In keeping with progressive specialization in studies on scientific instruments, each room was entrusted to a specialist in the sector. In 1989 the rearrangement of the second floor was completed, following the same principles. In the following year the results were reported in the new Catalogo, edited by Mara Miniati. The new exhibition layout, divided into 21 rooms, offered visitors a thematic display of over 1200 objects, including instruments and machines, in an interesting panorama of the priceless collections.

The project for rearranging the Museum was accompanied by rapid growth of the library, both the ancient and modern sections. The enlargement of the premises and the collections was followed, starting already in the late ‘80s, by efforts to make them more readily accessible to visitors through the use of digital technology.

When the Deputazione di Storia Patria moved elsewhere in the Nineties, the Museum acquired the third floor. After major restoration work, the new library was inaugurated in 2002, and in 2004, the basement level (used for congresses and temporary exhibitions), the third floor rooms and, in 2007, the sundial.

The demanding work of rearrangement carried out in 1986-1989 did not prevent the implementation of many other activities that have marked this new stage in the Museum’s life.

In 1986 the Museum published the first issue of Nuncius, an international journal of history of science that, with a new graphic format, retained intact the original vocation of the Annali for study of the history of scientific instruments, with the addition of special attention to the documentary history and correspondence of scientists.

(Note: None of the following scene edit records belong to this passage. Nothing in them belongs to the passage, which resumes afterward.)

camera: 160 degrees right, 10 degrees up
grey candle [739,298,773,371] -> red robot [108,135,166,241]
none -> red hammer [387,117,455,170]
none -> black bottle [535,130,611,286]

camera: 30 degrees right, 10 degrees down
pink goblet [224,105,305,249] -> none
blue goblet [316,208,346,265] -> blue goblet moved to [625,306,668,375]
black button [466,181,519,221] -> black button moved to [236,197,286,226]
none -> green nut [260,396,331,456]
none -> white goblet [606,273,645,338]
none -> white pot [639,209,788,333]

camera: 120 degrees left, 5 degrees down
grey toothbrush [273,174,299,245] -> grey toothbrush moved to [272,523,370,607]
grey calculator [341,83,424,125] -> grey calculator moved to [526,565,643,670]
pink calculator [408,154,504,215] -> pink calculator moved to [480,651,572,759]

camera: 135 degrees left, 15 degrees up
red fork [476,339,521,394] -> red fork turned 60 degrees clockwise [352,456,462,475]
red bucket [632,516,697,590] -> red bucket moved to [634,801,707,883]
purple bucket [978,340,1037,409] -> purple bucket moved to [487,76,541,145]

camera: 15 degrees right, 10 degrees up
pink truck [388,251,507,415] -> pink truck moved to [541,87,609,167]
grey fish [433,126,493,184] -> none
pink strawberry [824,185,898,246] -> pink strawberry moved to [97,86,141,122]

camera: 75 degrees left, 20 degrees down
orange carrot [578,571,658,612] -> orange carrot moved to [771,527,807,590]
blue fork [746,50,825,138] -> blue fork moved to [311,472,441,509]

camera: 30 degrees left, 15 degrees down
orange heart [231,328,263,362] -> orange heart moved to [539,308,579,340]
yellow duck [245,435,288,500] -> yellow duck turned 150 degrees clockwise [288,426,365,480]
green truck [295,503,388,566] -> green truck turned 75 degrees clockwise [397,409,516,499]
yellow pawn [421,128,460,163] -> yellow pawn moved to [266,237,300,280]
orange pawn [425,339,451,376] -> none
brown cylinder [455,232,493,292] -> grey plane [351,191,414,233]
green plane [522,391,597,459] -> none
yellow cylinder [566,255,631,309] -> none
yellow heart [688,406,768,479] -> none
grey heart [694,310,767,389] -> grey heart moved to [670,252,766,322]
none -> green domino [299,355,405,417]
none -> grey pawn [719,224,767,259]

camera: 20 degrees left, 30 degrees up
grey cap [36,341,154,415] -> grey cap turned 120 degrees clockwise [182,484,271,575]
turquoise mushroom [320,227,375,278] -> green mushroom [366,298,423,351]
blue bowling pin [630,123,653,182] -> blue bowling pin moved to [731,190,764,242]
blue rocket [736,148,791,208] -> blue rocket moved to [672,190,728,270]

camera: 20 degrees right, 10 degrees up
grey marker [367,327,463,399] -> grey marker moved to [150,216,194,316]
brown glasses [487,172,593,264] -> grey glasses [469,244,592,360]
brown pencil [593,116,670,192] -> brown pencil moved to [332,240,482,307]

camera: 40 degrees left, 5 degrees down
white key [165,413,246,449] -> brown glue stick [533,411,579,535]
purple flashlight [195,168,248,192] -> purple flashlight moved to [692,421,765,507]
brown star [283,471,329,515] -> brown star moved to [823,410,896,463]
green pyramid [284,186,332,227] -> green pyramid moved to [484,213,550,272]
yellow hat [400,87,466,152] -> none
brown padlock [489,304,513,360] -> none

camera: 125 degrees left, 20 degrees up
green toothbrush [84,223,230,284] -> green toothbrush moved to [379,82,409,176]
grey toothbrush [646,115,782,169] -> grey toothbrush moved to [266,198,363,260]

The late Eighties and early Nineties inaugurated the season of temporary exhibitions. La Fabbrica del Pensiero. From the Art of Memory to the Neurosciences (1989), and Leonardo and the Engineers of the Renaissance (1995) were the first such exhibitions to travel around the world, informing a vast public of the Museum’s scientific activity.

In the early Nineties, the Museum’s website was one of the first in Italy. Since then, the Museum has promoted numerous projects designed to publicize on Internet its temporary activities and permanent heritage.

The great increase in activities and the resources utilized for their implementation has led to the recruiting of highly qualified personnel and the creation of new specialized departments.

In 2007, work began for restructuring and consolidating the first and second floor, in preparation for the new exhibition layout which today, after 80 years of eventful history, we have the great pleasure of inaugurating.